TASK TO COMPLETE: Retype the stretch of the forum thread on a breakup from "DustySaltus Posted March" through "motives are self-serving.", word for word.

Start of DOCUMENT SECTION

Author ranse Posted March 24, 2010 Author Posted March 24, 2010 I'm going to go out on a limb here and say something you probably won't like. She's being wishy-washy because you are wishy-washy.... . sometimes I feel I am. Recently Ive told her I dont want to talk right now, and that I dont want to be apart of her situation with other people. She told me but why cant we just talk...I love talking with you in everyway and I cant just not talk to you. Well my mistake, I talked to her again within the next couple of days....and so I feel as though maybe I havn't been holding my ground. This last weekend on saturday was her birthday, I talked to her last wednesday and just said hope you have a good b-day etc etc. since then I havn't said anything to her, already shes tried calling me yesterday, and today she sent me a couple texts telling me about a dream she had lastnight....and later today one asking me a question about a project she is currently working on. Now tonight she sends me another texts "well I take that as you dont want to talk to me, Hope you had a good day" I guess my concern is maybe I have been to "wishy washy" already to even keep thinking that NC will work....Feel like the boy who cried wolf almost. Since Ive told her already to not talk to me, but always somehow we end up talking soon after. Idk, I guess its time to cut the chains for good now, and see what happens. On a dif note, on my way out to another females, I already know it will be a good time
boogieboy Posted March 24, 2010 Posted March 24, 2010 I been where you are ranse, and she is not coming back to you. My ex said all the same things yours did. She is telling you anything you want to hear so that she can keep control of you, and not allow you to move on before she can handle it. If you get a gf right now, it will rip her apart inside. But she has no intention of going back to you. You dont want her anyway, you'll see this soon. She wants to make sure you dont get over her before she gets over you. She wants to keep talking to you to help her get over you faster, shes done this before. Thats why she talks to you every day. She knows its torture, its also been done to her before. Its also why shes telling you about her F*ck buddy, helps her process. You can stop this by completely ignoring her. Go back to NC, and this time, you HAVE to resist answering her calls, but this time for YOU not for her. Its the only way you will get over her. And dont hope that she will come back to you, its been 8 months and she wont, especially when she doesnt have to miss you, by not being allowed to talk to you.
DustySaltus Posted March 24, 2010 Posted March 24, 2010 She wants to make sure you dont get over her before she gets over you. Well said. She's getting her emotional fix from you and her physical fix from someone else. All of her motives are self-serving.

End of DOCUMENT SECTION
Start of DATA EXCERPTS

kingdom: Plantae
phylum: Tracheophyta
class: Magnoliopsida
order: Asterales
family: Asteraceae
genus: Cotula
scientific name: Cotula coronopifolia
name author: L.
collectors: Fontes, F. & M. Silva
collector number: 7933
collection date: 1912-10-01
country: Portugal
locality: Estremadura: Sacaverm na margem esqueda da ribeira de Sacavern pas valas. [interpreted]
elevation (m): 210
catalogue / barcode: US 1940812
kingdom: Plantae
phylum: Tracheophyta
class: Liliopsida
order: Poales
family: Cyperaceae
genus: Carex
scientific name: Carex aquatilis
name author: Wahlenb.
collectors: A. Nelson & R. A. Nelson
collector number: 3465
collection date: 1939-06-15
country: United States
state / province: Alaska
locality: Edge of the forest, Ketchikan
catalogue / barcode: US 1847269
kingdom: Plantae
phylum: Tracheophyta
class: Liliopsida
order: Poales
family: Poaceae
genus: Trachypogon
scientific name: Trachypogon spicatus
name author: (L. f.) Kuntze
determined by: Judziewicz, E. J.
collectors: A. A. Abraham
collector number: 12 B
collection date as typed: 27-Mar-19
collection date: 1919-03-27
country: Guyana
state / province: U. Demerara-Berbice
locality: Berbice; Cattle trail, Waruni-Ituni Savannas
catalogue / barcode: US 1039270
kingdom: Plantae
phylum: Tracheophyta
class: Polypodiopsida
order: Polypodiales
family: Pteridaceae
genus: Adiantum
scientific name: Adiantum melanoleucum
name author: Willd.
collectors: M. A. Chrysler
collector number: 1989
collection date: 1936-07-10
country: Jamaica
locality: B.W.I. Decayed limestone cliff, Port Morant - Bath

End of DATA EXCERPTS

OUTPUT:
DustySaltus Posted March 24, 2010 Posted March 24, 2010 She wants to make sure you dont get over her before she gets over you. Well said. She's getting her emotional fix from you and her physical fix from someone else. All of her motives are self-serving.